- MATERIAL SUPPLIED
● ● ● ●

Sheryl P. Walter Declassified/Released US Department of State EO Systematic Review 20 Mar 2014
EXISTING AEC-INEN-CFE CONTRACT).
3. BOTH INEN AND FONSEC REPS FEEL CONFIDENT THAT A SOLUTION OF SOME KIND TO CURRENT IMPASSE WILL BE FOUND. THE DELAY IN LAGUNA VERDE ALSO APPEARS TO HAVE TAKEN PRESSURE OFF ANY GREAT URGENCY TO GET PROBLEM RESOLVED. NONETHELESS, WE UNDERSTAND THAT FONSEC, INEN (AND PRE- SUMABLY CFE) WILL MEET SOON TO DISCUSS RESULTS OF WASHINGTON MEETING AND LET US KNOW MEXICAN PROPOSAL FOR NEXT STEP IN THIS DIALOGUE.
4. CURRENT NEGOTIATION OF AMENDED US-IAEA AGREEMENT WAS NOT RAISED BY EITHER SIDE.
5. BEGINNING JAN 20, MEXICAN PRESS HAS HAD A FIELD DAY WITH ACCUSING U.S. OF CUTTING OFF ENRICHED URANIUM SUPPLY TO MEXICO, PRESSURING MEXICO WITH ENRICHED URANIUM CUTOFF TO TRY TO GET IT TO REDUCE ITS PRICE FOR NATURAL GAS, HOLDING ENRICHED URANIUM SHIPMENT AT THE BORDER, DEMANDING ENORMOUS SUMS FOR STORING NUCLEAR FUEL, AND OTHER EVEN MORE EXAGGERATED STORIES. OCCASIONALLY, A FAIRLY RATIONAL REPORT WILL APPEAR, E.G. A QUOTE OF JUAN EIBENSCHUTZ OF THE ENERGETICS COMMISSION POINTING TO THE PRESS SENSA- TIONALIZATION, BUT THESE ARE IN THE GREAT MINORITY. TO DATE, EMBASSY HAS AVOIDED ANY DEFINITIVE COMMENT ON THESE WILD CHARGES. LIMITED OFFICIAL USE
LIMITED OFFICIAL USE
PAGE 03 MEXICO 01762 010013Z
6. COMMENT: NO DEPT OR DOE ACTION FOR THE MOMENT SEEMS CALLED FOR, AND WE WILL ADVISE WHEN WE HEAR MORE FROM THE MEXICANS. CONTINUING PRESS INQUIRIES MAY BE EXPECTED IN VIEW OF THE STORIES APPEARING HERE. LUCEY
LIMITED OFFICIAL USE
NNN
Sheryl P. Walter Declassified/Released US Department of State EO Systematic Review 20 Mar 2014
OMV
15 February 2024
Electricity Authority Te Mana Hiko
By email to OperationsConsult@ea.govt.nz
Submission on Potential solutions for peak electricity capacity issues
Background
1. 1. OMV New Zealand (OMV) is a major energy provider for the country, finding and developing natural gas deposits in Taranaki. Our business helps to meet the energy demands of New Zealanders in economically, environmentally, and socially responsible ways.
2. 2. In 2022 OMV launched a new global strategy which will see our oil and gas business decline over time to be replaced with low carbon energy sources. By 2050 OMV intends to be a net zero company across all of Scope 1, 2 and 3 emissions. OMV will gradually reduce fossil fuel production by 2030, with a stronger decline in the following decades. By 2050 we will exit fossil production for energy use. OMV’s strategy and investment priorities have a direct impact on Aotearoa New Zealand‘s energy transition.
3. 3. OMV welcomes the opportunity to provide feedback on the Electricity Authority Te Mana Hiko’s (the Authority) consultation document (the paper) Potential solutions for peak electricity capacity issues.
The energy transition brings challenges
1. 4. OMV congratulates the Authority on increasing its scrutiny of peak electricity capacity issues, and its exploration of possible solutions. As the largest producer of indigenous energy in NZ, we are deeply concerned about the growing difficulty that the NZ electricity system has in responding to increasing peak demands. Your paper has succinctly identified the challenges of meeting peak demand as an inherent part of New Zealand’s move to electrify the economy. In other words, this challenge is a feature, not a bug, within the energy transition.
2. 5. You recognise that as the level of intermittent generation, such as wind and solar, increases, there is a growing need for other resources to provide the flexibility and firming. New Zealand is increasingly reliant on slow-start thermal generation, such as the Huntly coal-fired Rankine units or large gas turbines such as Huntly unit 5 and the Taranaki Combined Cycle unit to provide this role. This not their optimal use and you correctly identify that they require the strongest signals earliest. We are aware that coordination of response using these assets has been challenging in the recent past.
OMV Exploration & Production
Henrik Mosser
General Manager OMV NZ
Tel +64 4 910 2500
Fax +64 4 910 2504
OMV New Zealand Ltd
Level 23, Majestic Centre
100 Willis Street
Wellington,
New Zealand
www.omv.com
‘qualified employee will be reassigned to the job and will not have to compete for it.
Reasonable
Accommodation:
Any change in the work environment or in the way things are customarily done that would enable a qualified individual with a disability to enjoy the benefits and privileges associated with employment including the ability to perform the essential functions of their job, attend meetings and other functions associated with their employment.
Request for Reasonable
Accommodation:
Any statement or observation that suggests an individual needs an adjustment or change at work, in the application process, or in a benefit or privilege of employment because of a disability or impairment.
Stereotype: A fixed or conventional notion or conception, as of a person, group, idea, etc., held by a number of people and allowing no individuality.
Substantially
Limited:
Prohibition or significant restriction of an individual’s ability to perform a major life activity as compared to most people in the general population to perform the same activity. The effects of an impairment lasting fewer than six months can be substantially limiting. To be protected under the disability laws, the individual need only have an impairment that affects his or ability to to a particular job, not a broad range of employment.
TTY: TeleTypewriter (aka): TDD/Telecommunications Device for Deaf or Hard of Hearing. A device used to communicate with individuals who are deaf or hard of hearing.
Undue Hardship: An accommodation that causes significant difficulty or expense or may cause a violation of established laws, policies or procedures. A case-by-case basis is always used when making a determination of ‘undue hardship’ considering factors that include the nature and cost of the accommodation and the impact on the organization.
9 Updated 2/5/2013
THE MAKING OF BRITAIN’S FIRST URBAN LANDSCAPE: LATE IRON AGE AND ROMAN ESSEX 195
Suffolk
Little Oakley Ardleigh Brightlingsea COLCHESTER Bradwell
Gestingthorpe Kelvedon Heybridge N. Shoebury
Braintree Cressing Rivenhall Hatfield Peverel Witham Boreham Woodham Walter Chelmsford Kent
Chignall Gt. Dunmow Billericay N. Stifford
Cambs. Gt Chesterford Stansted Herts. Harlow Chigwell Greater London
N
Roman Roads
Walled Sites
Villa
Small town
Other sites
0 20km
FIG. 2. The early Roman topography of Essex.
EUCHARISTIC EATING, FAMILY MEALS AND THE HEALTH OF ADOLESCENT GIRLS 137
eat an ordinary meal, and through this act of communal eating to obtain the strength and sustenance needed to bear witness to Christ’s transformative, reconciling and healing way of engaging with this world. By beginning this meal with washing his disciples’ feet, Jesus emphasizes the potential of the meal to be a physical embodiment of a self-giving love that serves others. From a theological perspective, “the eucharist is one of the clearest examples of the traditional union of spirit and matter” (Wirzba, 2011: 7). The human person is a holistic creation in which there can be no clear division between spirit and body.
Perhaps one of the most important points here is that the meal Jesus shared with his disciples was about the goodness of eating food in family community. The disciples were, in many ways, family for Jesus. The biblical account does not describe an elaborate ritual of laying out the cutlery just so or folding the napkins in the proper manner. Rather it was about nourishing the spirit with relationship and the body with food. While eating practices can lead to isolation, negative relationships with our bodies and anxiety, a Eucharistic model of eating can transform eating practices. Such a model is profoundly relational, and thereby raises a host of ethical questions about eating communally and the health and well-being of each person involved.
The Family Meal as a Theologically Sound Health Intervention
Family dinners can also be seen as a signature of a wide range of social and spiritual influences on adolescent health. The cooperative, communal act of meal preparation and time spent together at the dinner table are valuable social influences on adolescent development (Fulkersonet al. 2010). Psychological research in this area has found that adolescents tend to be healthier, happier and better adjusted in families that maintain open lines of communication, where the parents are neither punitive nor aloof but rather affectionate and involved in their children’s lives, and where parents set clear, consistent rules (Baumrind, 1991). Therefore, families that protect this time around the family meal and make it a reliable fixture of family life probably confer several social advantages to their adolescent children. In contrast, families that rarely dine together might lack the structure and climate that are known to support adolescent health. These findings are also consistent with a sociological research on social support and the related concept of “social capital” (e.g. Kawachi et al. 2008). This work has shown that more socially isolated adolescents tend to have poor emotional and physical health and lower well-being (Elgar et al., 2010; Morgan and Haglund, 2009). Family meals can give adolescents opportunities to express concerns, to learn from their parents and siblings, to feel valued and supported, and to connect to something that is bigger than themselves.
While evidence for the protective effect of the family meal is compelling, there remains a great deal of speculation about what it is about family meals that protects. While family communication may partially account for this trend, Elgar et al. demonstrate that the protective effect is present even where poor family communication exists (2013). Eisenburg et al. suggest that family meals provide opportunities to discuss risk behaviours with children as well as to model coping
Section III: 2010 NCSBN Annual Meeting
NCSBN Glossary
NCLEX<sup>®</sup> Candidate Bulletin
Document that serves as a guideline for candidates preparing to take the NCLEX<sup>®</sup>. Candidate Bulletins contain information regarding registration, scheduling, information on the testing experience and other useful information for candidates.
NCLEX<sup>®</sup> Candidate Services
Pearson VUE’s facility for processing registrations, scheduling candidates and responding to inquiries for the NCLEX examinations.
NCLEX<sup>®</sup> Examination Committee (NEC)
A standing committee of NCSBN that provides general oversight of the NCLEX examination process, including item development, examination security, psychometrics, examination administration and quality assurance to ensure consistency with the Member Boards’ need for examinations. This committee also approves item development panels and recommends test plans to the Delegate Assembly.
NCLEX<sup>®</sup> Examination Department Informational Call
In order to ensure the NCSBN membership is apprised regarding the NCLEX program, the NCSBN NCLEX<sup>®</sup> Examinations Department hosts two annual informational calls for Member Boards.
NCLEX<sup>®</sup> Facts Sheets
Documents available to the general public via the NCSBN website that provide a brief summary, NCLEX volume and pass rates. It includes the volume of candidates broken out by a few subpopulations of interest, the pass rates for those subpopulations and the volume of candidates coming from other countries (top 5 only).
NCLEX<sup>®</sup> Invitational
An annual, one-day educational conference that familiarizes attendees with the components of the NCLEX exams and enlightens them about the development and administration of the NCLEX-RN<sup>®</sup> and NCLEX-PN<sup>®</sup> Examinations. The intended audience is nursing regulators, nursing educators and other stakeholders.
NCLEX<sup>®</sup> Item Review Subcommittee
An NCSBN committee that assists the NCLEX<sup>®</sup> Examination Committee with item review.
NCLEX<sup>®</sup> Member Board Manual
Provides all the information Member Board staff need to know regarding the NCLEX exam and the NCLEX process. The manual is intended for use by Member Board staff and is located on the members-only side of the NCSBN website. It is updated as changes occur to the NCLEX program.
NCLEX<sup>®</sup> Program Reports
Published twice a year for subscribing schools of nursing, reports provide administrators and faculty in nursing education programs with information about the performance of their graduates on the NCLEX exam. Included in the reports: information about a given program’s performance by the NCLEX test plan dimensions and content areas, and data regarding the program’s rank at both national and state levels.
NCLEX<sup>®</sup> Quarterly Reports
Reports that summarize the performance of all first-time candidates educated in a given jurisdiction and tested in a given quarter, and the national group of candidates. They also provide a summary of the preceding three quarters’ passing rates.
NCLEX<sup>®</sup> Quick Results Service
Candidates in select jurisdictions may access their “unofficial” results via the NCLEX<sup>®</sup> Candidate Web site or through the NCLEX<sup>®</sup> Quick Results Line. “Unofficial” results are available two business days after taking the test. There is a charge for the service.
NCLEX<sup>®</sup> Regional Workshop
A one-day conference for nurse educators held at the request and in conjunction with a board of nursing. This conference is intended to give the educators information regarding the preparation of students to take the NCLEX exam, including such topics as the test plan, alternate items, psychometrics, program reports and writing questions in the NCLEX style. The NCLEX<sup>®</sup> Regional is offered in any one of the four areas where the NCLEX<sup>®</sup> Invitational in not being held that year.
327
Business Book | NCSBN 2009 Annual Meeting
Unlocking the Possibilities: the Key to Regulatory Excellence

● ● ● ●

- WORK TO COMPLETE
Number only, please: work out how many lines of the listing hold "used".

- RESPONSE BELOW
2